▸ **Supplied entries**
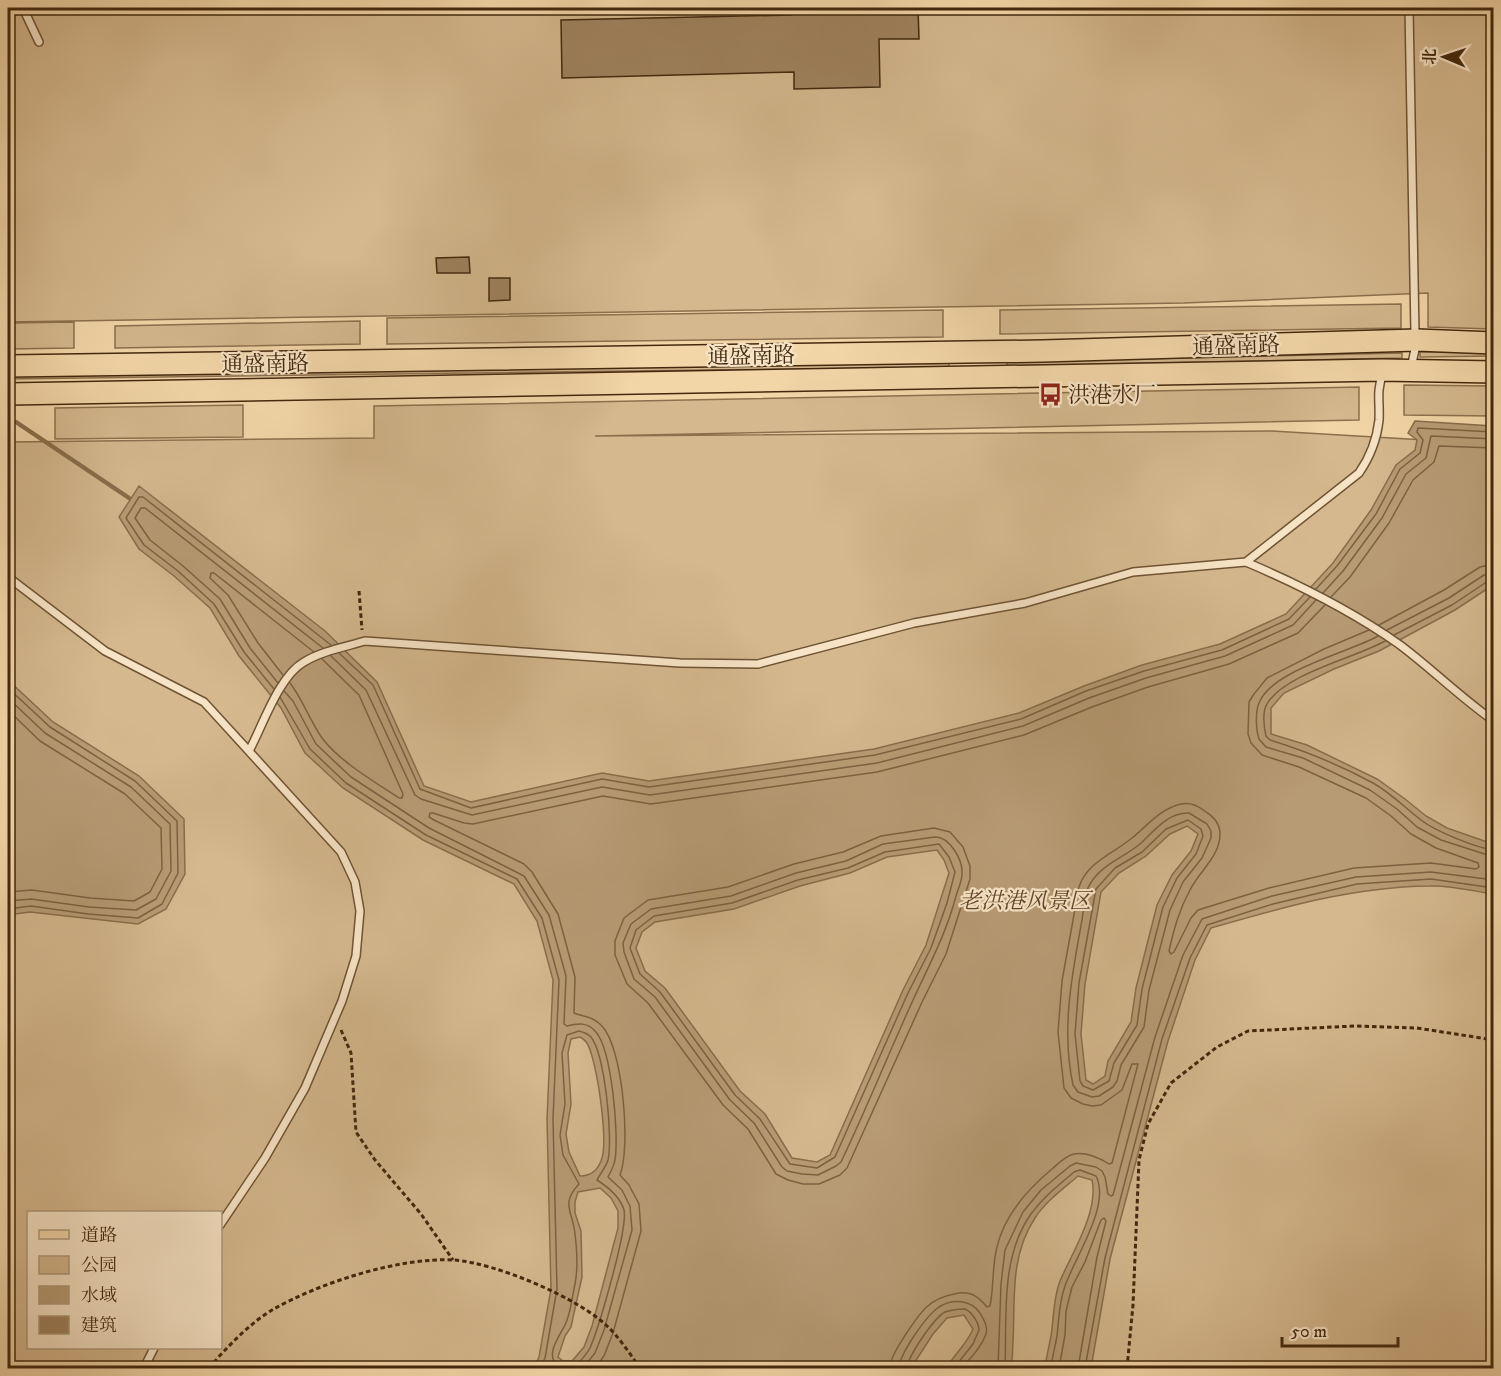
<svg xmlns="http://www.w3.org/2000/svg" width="1501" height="1376" viewBox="0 0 1501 1376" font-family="'IM FELL DW Pica','Noto Serif SC',serif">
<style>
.green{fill:#d5b88e;stroke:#8c704e;stroke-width:1.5;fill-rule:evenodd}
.water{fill:#b79b74;stroke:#896d4b;stroke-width:1.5;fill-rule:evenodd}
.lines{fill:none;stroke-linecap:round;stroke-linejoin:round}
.shore{stroke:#7d6241;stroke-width:1.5}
.stream{stroke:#896d4b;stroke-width:4.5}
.building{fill:#9f825e;stroke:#43280e;stroke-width:1.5}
.lane-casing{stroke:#6f5434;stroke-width:10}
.primary-casing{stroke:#43280e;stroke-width:24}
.path{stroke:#43280e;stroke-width:3;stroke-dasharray:4.5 3;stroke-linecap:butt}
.lane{stroke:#f7e4c6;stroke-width:7}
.primary{stroke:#f3d6a8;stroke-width:21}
.labels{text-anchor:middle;stroke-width:4.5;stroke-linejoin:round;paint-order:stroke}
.street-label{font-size:22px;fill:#43280e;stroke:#f7e4c6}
.poi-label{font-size:22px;fill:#43280e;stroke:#f7e4c6;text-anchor:start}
.park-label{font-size:22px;font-style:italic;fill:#604528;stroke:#f7e4c6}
</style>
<rect width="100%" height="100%" fill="#f3d6a8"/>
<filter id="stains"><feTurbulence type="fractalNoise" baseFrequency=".00333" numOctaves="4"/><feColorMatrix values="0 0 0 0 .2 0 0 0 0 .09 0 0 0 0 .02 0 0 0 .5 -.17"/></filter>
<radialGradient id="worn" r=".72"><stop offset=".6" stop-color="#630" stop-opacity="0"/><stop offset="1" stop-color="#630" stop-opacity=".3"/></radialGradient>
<path class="green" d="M 8,8 L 1493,8 L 1493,329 L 1428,327 L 1428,293 L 1184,303 L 8,322 Z
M 1401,304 L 1401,328 L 1000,334 L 1000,310 Z
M 943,310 L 943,337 L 387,344 L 387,318 Z
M 360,321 L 360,344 L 115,348 L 115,326 Z
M 74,322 L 74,348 L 8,349 L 8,323 Z
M 1493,351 L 1494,356 L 1420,357 L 1420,352 Z
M 1402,353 L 1402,358 L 1007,366 L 1007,362 Z
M 949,362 L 949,367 L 8,379 L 8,374 Z
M 1404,385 L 1493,386 L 1493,416 L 1404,415 Z
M 1359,387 L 1359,420 L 595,436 L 1272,431 L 1493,444 L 1493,1368 L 8,1368 L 8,442 L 374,438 L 374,406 ZM 28,1212 L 220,1212 L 220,1348 L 28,1348 Z
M 243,405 L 243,437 L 55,439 L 55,408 Z"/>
<path class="water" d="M 1415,421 L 1493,426 L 1493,585 L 1455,610 L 1379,651 L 1334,669 L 1284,693 L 1271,708 L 1271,734 L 1307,745 L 1377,779 L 1405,799 L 1426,816 L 1447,828 L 1493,844 L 1493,894 C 1473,891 1450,885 1429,886 C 1353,887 1284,907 1211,928 L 1195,960 L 1168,1041 L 1110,1259 L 1091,1368 L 1045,1368 C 1046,1358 1049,1347 1051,1336 C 1054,1317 1053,1299 1060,1281 C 1072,1253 1099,1211 1092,1180 L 1078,1176 C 1063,1189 1046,1201 1035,1218 C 1005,1263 1018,1318 1011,1368 L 947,1368 C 954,1354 967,1344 973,1329 L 964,1315 L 947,1318 L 933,1334 L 911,1368 L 534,1368 L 539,1357 L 551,1289 L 547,1119 L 553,980 L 537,921 L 514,884 L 423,840 L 343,788 L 305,753 L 281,708 L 239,656 L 210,608 L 174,576 L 139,549 L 119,517 L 139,486 L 325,631 L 377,682 L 424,786 L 471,802 L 602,773 L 649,781 L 874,749 L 1019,713 L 1084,686 L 1142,665 L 1220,644 L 1286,614 L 1333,563 L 1371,510 L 1396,465 L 1415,450 L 1417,440 L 1408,433 ZM 1187,826 L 1198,834 L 1191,851 L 1172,875 L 1157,905 L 1136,988 L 1131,1022 L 1108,1061 L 1105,1076 L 1093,1084 L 1086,1080 L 1081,1034 L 1085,984 L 1101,892 L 1119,873 L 1146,856 L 1170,834 ZM 937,850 L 944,860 L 949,873 L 926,945 L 903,990 L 830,1155 L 817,1162 L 792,1158 L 765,1114 L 740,1091 L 665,988 L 645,971 L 636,948 L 642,932 L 655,922 L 734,909 L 800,886 L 850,873 L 887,857 ZM 580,1037 C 582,1038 585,1040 587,1043 C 597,1060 609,1143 601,1161 C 597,1171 591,1176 580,1176 L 569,1152 L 566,1134 L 571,1104 L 568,1053 L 571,1039 ZM 600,1188 L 611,1198 L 618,1211 L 618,1228 L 592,1326 L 584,1347 L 572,1361 L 563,1361 L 558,1357 L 565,1336 L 571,1327 L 582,1277 L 581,1231 L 575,1213 L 575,1202 L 578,1192 Z
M 8,680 L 53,722 L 139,776 L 184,819 L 185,874 L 166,909 L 138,924 L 30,912 L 8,915 Z"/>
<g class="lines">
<path class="shore" d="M 1316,589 L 1337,566 L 1376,514 L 1400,469 L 1420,453 L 1423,440 L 1417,432 L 1418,428 L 1494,432
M 1323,593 L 1343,571 L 1382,518 L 1406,474 L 1426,458 L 1431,436 L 1494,439
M 1331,597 L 1350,577 L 1389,523 L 1413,480 L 1434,462 L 1439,446 L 1494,448
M 1379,625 L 1444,590 L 1480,567 L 1494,564
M 1387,630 L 1449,598 L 1484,575 L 1494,573
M 1394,635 L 1452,605 L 1488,581 L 1494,580
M 1378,636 C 1348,653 1272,670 1259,703 C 1255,712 1256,730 1259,739 L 1266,747 L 1303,758 L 1370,790 L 1397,809 L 1417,827 L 1441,840 L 1494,857
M 1385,641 C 1355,658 1284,674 1267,704 C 1262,711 1264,728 1266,736 L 1270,740 C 1305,751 1340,765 1373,783 C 1391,793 1405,808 1421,820 C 1435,831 1476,848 1494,850
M 339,653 L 373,685 L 420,789 L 471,808 L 602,779 L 649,787 L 875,755 L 1021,719 L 1086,691 L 1144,671 L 1222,650 L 1289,619 L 1310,597
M 331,656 L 366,690 L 415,795 L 421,799 L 472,815 L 602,787 L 650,795 L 877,763 L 1023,726 L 1089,698 L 1146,678 L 1225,656 L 1293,625 L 1316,600
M 283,675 L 258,643 L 228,595 L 210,578 L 211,573 L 214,573 L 314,652
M 278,683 L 250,648 L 220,599 L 183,566 L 150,540 L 135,518 L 141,508 L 145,508 L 323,648
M 290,683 C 303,700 310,721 322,738 C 340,762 375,782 399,798 L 402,798 L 403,794 L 359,695 L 322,659
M 8,688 L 50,727 L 135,781 L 177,821 L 178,873 L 162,904 L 138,918 L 88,914 L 31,906 L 8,909
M 274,689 L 244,652 L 214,604 L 178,571 L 144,545 L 126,518 L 139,497 L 143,497 L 331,645
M 284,691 L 293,701 L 316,744 L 351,777 L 429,828 L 524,876 L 549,915 L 566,976 L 564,1024 L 567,1026 C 578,1023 588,1022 596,1032 C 612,1051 619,1135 615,1160 C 614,1166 611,1171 608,1177 L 622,1190 L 630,1206 L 632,1230 L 604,1330 L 595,1353 L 583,1368
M 280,697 L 310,749 L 346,783 L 426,835 L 517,879 L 542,918 L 559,980 L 553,1119 L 557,1289 L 545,1358 L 540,1368
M 8,698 L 45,733 L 131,787 L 170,824 L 171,871 L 156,899 L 136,910 L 89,907 L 31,899 L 8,901
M 8,710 L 40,741 L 125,794 L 161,828 L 162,869 L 150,892 L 134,901 L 90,898 L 32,890 L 8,892
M 1189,813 L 1207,824 L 1211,831 L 1211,838 L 1202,858 L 1183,882 L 1170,910 L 1149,990 L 1144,1027 L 1121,1065 L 1117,1081 L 1113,1087 L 1099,1096 L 1092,1097 L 1078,1092 L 1073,1085 C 1061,1030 1072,974 1082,920 C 1084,909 1084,893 1090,884 C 1102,864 1123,858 1140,844 C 1154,831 1168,812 1189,813 Z
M 1188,820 L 1201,829 L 1203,836 L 1196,854 L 1177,878 L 1163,907 L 1142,989 L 1137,1025 L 1114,1063 L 1109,1081 L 1093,1090 L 1083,1086 L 1080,1081 L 1075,1034 L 1079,983 L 1096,889 L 1115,868 L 1142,852 L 1166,829 Z
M 934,828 L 950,832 L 963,847 L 970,866 L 970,879 L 946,954 L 923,1000 L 847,1168 L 840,1175 L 819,1184 L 803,1184 L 788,1180 L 776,1174 L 748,1129 L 723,1105 L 648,1003 L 627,984 L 615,955 L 615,941 L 624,918 L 648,900 L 728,887 L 794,864 L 843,852 L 881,836 Z
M 935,837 C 950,837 963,860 962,874 C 962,881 958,889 956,896 C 946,934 930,963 914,998 C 889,1052 867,1108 841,1162 L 836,1166 L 818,1175 L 802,1174 L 787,1171 L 782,1167 L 754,1123 L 730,1100 L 655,997 L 634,979 L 624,952 L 623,943 L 631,924 L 651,909 L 731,896 L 796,873 L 846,861 L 883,844 Z
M 939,844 L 949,857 L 955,872 L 947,903 L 931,948 L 908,993 L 835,1157 L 817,1168 L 790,1164 L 760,1119 L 735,1095 L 660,992 L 640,974 L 630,948 L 636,930 L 654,916 L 732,903 L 798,880 L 848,868 L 885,852 Z
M 579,1031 C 583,1032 588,1034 591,1037 C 605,1055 613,1138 608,1160 C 606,1167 600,1174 597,1180 C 608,1187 620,1196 624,1210 C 628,1229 599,1327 590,1348 C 587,1354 581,1360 576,1366 C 570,1368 564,1369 558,1365 C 544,1356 560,1335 565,1325 C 571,1313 572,1297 575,1284 C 578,1269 577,1250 575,1234 C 573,1212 560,1204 579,1184 L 563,1155 L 560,1135 L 565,1104 L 562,1053 L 567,1035 Z
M 595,1368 L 604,1356 L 613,1333 L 641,1231 L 639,1204 L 629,1185 L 620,1175 C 631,1147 623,1048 602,1026 C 593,1016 583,1017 574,1013 L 575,977 L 558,914 L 532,872 L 524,864 L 434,820 L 429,817 L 430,813 L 433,813 L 464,823 L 473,824 L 603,796 L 651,804 L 877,772 L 1024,735 L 1092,707 L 1148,687 L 1229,664 L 1298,633 L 1325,605
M 890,1368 C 891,1356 899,1345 906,1334 C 920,1313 928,1299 954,1294 C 969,1290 977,1295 987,1307 L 990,1306 C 994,1287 992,1266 997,1247 C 1004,1216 1028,1189 1052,1169 C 1059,1163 1065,1156 1074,1154 C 1086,1152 1100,1158 1109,1164 L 1112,1163 L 1138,1064 L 1132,1064 L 1122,1090 L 1101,1105 L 1092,1106 L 1083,1104 L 1071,1098 L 1064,1088 L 1058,1032 L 1062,981 L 1079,887 C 1087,862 1114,853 1132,838 C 1148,825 1160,809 1181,804 C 1191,802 1198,806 1206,812 C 1214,817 1220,824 1220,834 C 1220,857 1199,871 1190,890 C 1179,910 1174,929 1169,951 L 1171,954 L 1174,952 L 1191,918 L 1198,910 L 1269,888 L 1354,868 L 1431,863 L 1476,869 L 1479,867 L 1478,863 L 1436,848 L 1411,834 L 1391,816 L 1366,798 L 1299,767 L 1262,755 L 1251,743 L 1248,734 L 1249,702 L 1254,694 L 1267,678 L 1324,649 L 1369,630
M 899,1368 C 900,1353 926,1316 939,1307 C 953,1298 971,1300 980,1313 C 984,1320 988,1326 986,1334 C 981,1348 971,1357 962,1368
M 907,1368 C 908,1356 934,1318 945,1312 C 951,1310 959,1309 965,1309 C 972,1312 979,1323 979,1330 L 973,1344 L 954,1368
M 998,1368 L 1001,1284 L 1005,1250 L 1023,1212 L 1041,1190 L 1070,1166 L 1076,1163 L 1096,1167 L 1102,1171 L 1105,1177 L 1108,1194 L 1111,1196 L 1113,1195 L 1155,1037 L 1183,955 L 1202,919 L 1272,896 L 1356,877 L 1431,872 L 1494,880
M 1005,1368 C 1007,1318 1000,1257 1031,1214 C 1043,1197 1059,1185 1074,1172 L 1080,1170 L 1096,1176 C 1111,1205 1075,1257 1065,1286 C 1059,1302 1059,1319 1057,1336 C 1055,1347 1052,1358 1051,1368
M 1059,1368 L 1065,1335 L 1066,1311 L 1072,1287 L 1085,1262 L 1101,1220 L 1104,1218 L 1106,1221 L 1097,1257 L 1078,1368
M 1085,1368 L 1105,1258 L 1162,1039 L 1190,958 L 1207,925 L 1273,904 L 1357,884 L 1431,879 L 1494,888"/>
<path class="stream" d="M 16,422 L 129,498"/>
</g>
<path class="building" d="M 792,8 L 918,8 L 919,39 L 879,39 L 880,87 L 794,89 L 794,72 L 562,78 L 561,20 L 792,15 Z
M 469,257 L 470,273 L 437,273 L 436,258 Z
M 489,278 L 510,278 L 510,300 L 489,301 Z"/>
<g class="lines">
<defs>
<path id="lane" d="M 23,8 L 39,42
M 1409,8 L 1415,333 L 1417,340 L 1411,368
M 1246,562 C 1300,585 1352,611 1400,645 C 1432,669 1461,698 1494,721
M 8,577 L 105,651 L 204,702 L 341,852 L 355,882 L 360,911 L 356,956 L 342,1001 L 305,1088 L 265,1158 L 220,1225
M 249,751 C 263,725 279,676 304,662 C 322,651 345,647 365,641 L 680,663 L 758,664 L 914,623 L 1025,603 L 1133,572 L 1246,562 L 1359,473 C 1370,457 1377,439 1379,420 C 1380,401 1376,392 1383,373
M 144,1368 L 154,1348"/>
<path id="primary" d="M 8,366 L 1043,351 L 1417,340 L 1494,343
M 8,394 L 1383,370 L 1494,372"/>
</defs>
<use href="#lane" class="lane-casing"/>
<use href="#primary" class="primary-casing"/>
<path class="path" d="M 359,591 L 362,630
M 341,1030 L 351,1053 L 356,1132 L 375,1160 L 421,1214 L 453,1260
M 209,1368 C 226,1348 249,1324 272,1310 C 319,1283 399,1257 454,1260 C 495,1263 577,1297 607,1326 C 619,1337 630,1354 640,1368
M 1127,1368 L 1133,1305 L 1139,1160 L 1148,1124 L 1171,1083 L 1217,1047 L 1248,1031 L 1355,1026 L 1417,1028 L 1494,1040"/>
<use href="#lane" class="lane"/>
<use href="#primary" class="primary"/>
</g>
<defs>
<symbol id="bus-bare" viewBox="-9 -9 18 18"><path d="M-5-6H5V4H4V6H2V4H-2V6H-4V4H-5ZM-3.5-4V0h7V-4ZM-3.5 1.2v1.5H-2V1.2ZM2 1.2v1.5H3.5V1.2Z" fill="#8f2418" stroke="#f7e4c6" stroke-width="2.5" paint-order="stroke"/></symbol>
</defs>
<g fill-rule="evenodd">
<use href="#bus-bare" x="1034" y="378" width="33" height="33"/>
</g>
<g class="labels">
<g class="street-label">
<text transform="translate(1236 345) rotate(-2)" y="8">通盛南路</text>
<text transform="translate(751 355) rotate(-1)" y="8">通盛南路</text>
<text transform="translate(265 363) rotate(-1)" y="8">通盛南路</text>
</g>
<g class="poi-label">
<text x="1068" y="402">洪港水厂</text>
</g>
<g class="park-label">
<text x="1025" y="908">老洪港风景区</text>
</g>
</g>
<rect width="1501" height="1376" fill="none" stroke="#f3d6a8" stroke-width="30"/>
<rect x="9" y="9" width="1483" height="1358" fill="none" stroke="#43280e" stroke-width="3"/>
<rect x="15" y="15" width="1471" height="1346" fill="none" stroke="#43280e" stroke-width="1.5"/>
<rect x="27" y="1211" width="195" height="138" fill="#f7e4c6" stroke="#af997c" stroke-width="1.5"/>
<rect x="39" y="1230" width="30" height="9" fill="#f3d6a8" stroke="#af997c" stroke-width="1.5"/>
<text x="81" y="1241" font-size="18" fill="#43280e">道路</text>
<rect x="39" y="1256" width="30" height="18" fill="#d5b88e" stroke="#af997c" stroke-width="1.5"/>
<text x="81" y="1271" font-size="18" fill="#43280e">公园</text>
<rect x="39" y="1286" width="30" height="18" fill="#b79b74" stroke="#af997c" stroke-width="1.5"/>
<text x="81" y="1301" font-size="18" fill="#43280e">水域</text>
<rect x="39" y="1316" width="30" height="18" fill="#9f825e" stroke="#af997c" stroke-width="1.5"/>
<text x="81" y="1331" font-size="18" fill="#43280e">建筑</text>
<g transform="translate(1444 57) rotate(272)" stroke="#f7e4c6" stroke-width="4.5" paint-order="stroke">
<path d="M0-4.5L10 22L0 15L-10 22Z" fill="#43280e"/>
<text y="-9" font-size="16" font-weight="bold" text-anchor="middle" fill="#43280e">北</text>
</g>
<path d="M1282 1337v9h116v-9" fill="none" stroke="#43280e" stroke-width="3"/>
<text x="1291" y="1337" font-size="18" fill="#43280e" stroke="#f7e4c6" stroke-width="4.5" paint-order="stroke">50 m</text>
<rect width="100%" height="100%" filter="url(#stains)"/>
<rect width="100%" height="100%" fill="url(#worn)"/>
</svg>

▸ **Task to complete**
Search the listing above for "linecap" and copy every line that holds it.

▸ **Answer to this task**
.lines{fill:none;stroke-linecap:round;stroke-linejoin:round}
.path{stroke:#43280e;stroke-width:3;stroke-dasharray:4.5 3;stroke-linecap:butt}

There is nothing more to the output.